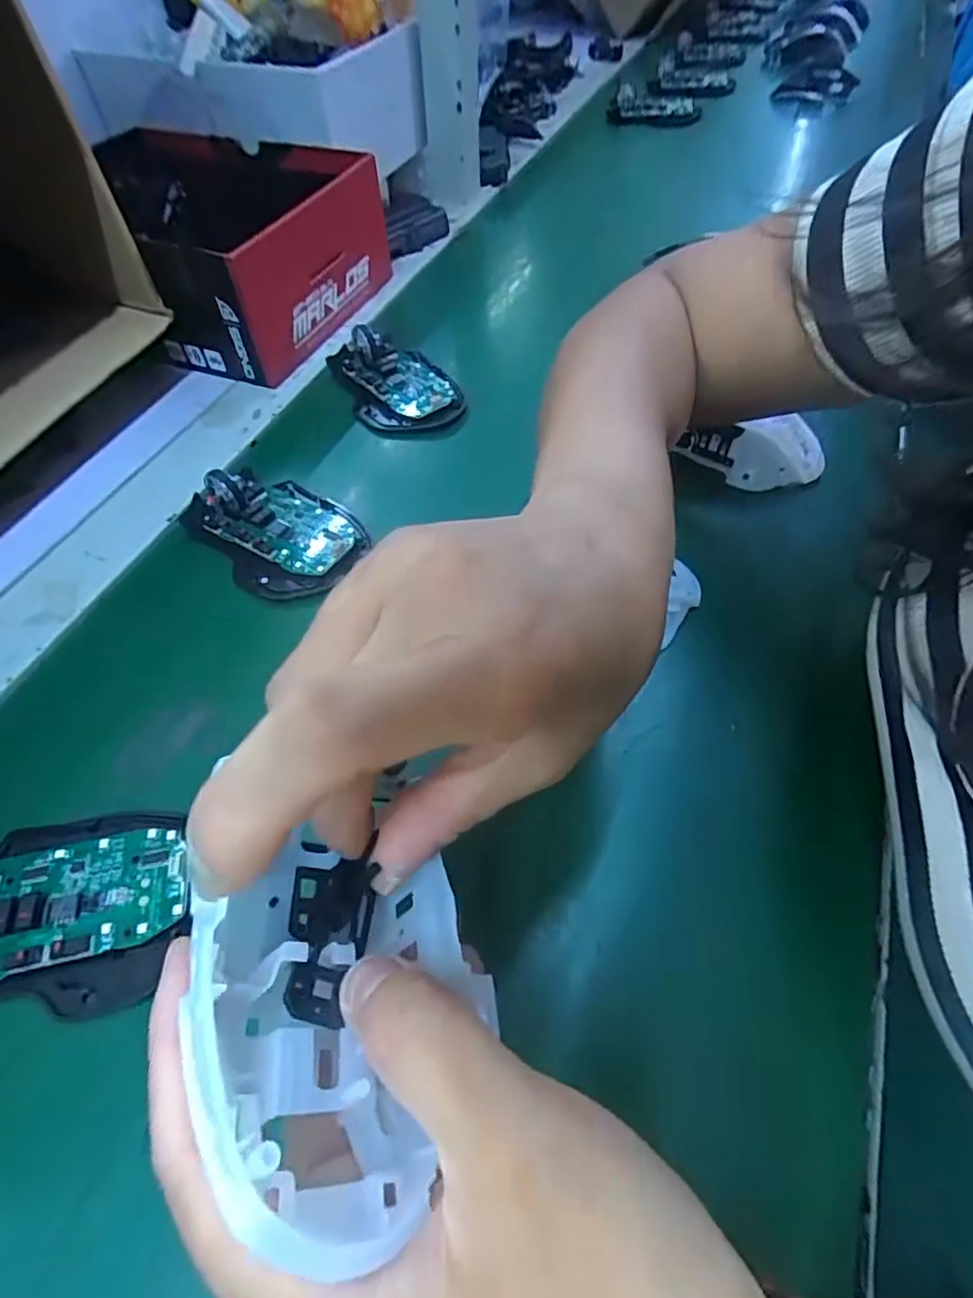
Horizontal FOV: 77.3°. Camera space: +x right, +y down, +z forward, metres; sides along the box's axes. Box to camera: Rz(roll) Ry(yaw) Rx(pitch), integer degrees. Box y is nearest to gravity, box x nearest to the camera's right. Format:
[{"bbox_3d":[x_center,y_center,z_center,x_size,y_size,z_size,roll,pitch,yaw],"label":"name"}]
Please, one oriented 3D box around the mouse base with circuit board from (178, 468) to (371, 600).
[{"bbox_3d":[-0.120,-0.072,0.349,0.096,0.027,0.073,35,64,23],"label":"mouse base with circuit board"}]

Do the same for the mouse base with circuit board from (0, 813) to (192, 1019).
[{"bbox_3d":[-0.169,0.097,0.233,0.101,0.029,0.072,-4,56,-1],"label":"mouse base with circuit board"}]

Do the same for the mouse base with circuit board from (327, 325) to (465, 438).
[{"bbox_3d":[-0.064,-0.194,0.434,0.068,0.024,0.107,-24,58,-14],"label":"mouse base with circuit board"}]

---

Activity:
"roll" is the word to look for; copy every line of the data that has it.

Solved problem:
Horizontal FOV: 77.3°. Camera space: +x right, +y down, +z forward, metres; sides along the box's axes. Box to camera: Rz(roll) Ry(yaw) Rx(pitch), integer degrees. Box y is nearest to gravity, box x nearest to the camera's right. Format:
[{"bbox_3d":[x_center,y_center,z_center,x_size,y_size,z_size,roll,pitch,yaw],"label":"name"}]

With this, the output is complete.